Provided material:
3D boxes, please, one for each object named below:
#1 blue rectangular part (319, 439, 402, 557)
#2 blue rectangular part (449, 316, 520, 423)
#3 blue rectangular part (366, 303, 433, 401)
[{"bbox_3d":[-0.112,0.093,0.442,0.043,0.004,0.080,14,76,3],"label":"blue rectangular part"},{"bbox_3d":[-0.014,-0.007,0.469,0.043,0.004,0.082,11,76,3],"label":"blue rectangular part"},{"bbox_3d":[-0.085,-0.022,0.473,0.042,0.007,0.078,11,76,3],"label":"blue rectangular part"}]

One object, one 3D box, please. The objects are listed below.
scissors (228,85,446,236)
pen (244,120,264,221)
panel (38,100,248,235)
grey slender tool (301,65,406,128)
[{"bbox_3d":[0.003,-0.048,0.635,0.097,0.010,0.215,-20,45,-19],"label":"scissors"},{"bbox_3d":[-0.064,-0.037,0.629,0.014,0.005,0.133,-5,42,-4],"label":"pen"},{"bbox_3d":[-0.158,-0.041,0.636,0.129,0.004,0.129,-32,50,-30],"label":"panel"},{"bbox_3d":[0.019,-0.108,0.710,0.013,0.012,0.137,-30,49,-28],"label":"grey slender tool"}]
...
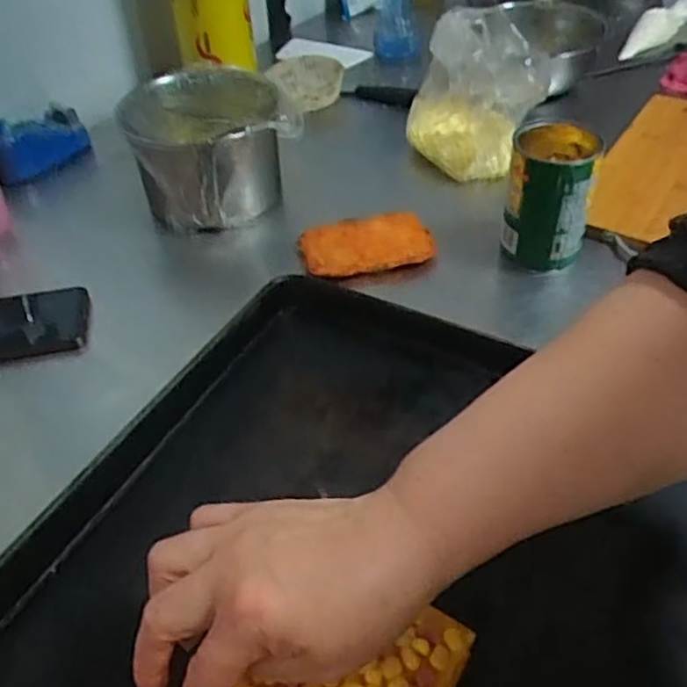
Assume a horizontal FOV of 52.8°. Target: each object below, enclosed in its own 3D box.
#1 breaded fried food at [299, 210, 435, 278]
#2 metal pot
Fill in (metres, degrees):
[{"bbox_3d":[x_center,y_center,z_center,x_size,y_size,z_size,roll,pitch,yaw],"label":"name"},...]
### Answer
...
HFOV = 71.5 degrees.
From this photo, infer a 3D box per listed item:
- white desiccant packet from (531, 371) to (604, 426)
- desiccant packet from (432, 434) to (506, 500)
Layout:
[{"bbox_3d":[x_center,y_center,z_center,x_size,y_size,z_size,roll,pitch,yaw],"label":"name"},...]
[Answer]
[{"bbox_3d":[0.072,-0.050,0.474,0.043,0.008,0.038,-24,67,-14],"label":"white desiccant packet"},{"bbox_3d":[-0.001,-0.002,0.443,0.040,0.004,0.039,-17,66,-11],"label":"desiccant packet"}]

What you have to do: Look above for the line with "3D boxes, please, one" and the line with "#2 blue rectangular part (449, 316, 520, 423)"; transcribe both and all lines in between, exactly, and nothing else.

Written reply:
3D boxes, please, one for each object named below:
#1 blue rectangular part (319, 439, 402, 557)
#2 blue rectangular part (449, 316, 520, 423)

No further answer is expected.